Le occupazioni delle terre che cominciarono il 7 dicembre 1949, nonostante un iniziale e timido tentativo di contenimento da parte delle forze dell’ordine, proseguirono per una settimana senza incontrare alcuna opposizione.

Nel racconto dei testimoni si parla di “calma apparente” in quanto nell’aria era percepibile una certa tensione, le forze dell’ordine aspettavano il momento giusto per porre fine alle proteste popolari.

Nella notte fra il 13 ed il 14 dicembre, dopo che in paese era calato il buio a causa dell’interruzione della fornitura di energia elettrica, decine di celerini venuti da Matera e Bari (questi ultimi erano meglio conosciuti come “Battaglione Pugile”) invasero le strade del paesino.
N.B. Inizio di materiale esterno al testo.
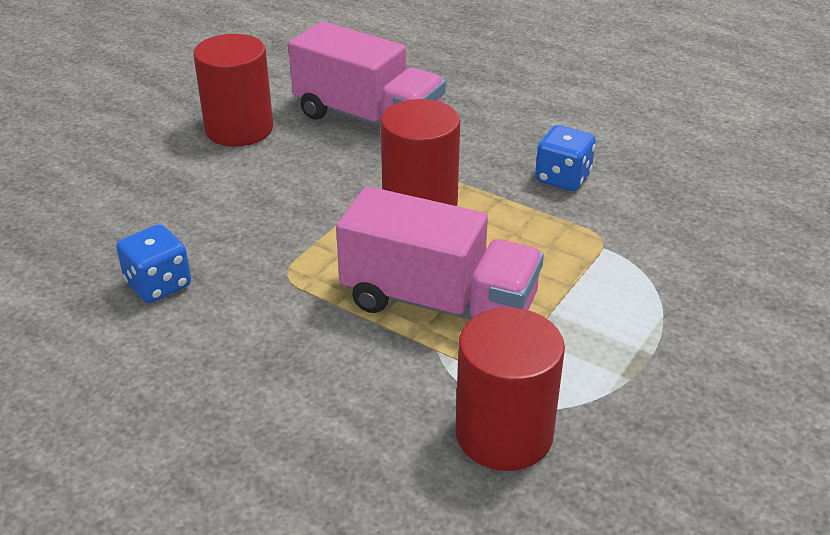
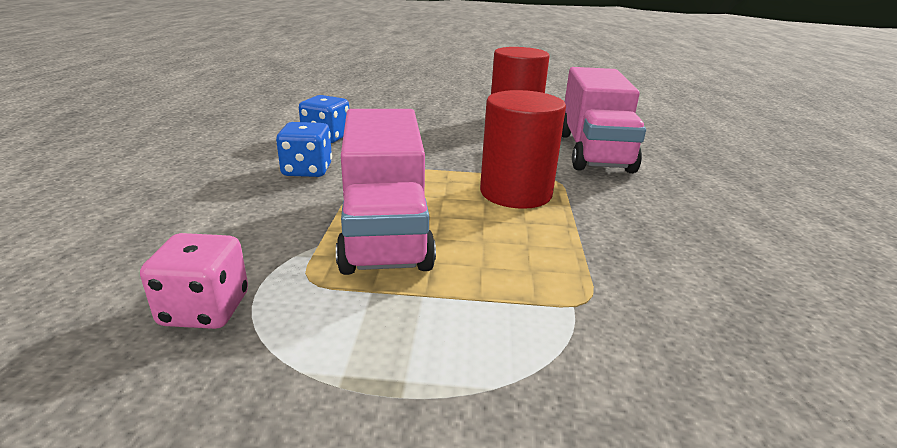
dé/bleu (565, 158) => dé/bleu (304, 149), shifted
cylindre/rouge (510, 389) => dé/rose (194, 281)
Senza alcun rispetto dei diritti tutelati dalla giovane Costituzione repubblicana, i celerini invasero le case dei contadini. Il silenzio di quella gelida notte fu rotto dai pianti dei bambini e dalle urla di protesta della popolazione che si riversò nelle strade del paese: l’obiettivo era assediare la caserma dei carabinieri ed invocare la liberazione degli arrestati.

Mentre i contadini erano fermi lungo Corso Repubblica, sopraggiunse una motocicletta con in sella due carabinieri: Rosario Panebianco e Vittorio Conte. Questi volevano raggiungere la caserma ma, una volta incontrata la folla, cercarono di fare inversione e scivolarono sul viscido manto stradale. Impauriti, i celerini impugnarono le armi di ordinanza e spararono sulla folla ferendo Michele Oliva e Giuseppe Novello che morì tre giorni dopo a causa delle ferite riportate.

Le ultime parole che udì furono “Muori Carogna!”, pronunciate dal suo carnefice.

In seguito ai tragici fatti fu celebrato un processo che si rivelò una farsa fin dalle sue prime udienze, in quanto la linea del Governo De Gasperi, che trovava un forte appoggio nei grandi proprietari latifondisti, fu quella di insabbiare i fatti ed addebitare le colpe alle popolazioni disagiate.

Comunque i contadini, sconfitti dalla magistratura, ottennero un anno dopo una (seppur minima) conquista grazie all’approvazione della Legge Stralcio che aveva l’obiettivo di concretizzare i principi costituzionali sanciti negli articoli 42 e 44, riguardanti l’utilità sociale della proprietà privata e la previsione di espropri ai fini di una più equa distribuzione della proprietà fondiaria.